A recent style award function rounded up some of the best-dressed folks from across the entertainment and fashion industries — in their sartorial best of course. Interestingly though, a few female guests like Radhika Apte and Surveen Chawla turned up wearing three-piece suits while Ranveer Singh, the ever-experimental actor, donned a half-skirt, half-trouser ensemble. He’s not alone however. A growing number of men and style icons are picking up styles and prints that would be traditionally feminine.

While some attribute this blurring of the lines between male and female fashions to the West and some to a revival of eastern traditions, most fashionistas seem to be in agreement that experimentation and expanding gender boundaries is definitely a positive trend.

Godrej Culture Lab director Parmesh Shahani says that fashion has always pushed the boundaries of creativity. “Gender and sex are two different things. Gender is the performance of social behaviour or gender codes. It is great that we are expanding gender boundaries, as times change. The youth of India are very individualistic in their fashion sense and while experimenting, they often push gender codes,” he says.

Fashion designer Narendra Kumar agrees that the trend towards androgynous fashion shows a bending of gender roles and says that fashion has become an independent statement of self. “Men don’t need any validation for their fashion sense these days. This speaks a lot about how independent their minds are. Men are making statements but at the same time, they are being comfortable with themselves. The man’s ego is softening. It doesn’t require a manly fashion sense to feed it,” he says.

Bollywood diva Neha Dhupia also doffs her hat to Ranveer Singh’s daring fashion statement. “Ranveer Singh wearing or not wearing something fashionable doesn’t matter, I will stare at him anyway; he’s so handsome. I love how daring he is,” she says with a laugh.

Tracing the trend back a year, Priya says that it began in Berkeley, Los Angeles and New York. “The trend goes back to women empowerment movement, which is very much a part of US culture. H&M was one of the first brands that came up with an androgynous line, which both men and women can wear. We also have clothes like boyfriend jeans and dungarees, which is worn by people of both genders. Now this trend has come to India,” she says, adding that she herself often wears suits or pairs her husband’s shirts and sweatshirts with trousers and sweatpants. “It makes for a funky, different style that I really like.”

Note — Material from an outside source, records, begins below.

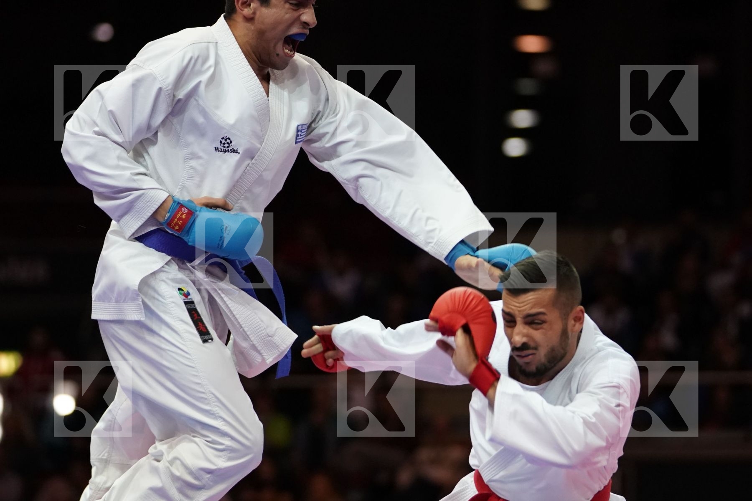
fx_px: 4136
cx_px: 376
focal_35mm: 198
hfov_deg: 10.4
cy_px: 250
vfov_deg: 6.9
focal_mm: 132
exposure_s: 1/1000
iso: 3200
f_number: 2.8
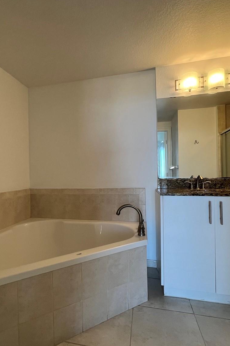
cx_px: 95
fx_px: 182
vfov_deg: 86.9
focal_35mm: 19
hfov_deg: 64.1
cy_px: 178
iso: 250
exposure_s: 1/120
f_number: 1.8
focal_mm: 1.57
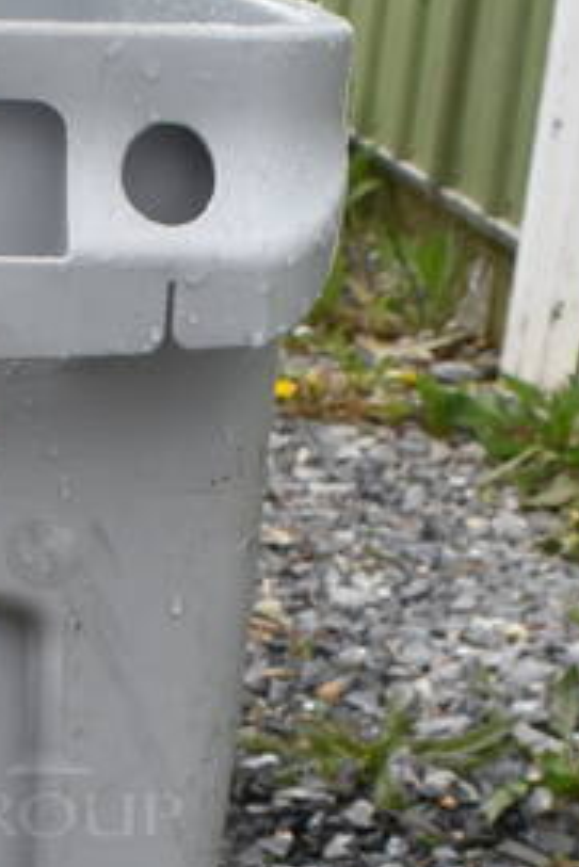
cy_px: 683
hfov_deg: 14.5
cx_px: -144
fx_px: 2192
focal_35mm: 91
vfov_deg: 22.1
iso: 200
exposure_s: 1/320
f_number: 7.1
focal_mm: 18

Parmesh, however, traces androgynous fashions not to foreign shores, but to our own culture. “We traditionally have an androgynous sense of fashion. Look at lungis or sarongs for instance, or the kind of heavy jewellery that the kings of medieval India used to wear. I think that we are harkening back to those times and it is great that this trend is not just bound to gay men. Straight men are now being playful with their fashion sense and I think that the results are beautiful,” he adds.

Priya’s love for this trend is obvious both as a fashion designer and a fashion forward dresser. “People in creative fields are always exploring who we are, and this often finds an expression through fashion. I really hope that this trend is here to stay,” she signs off.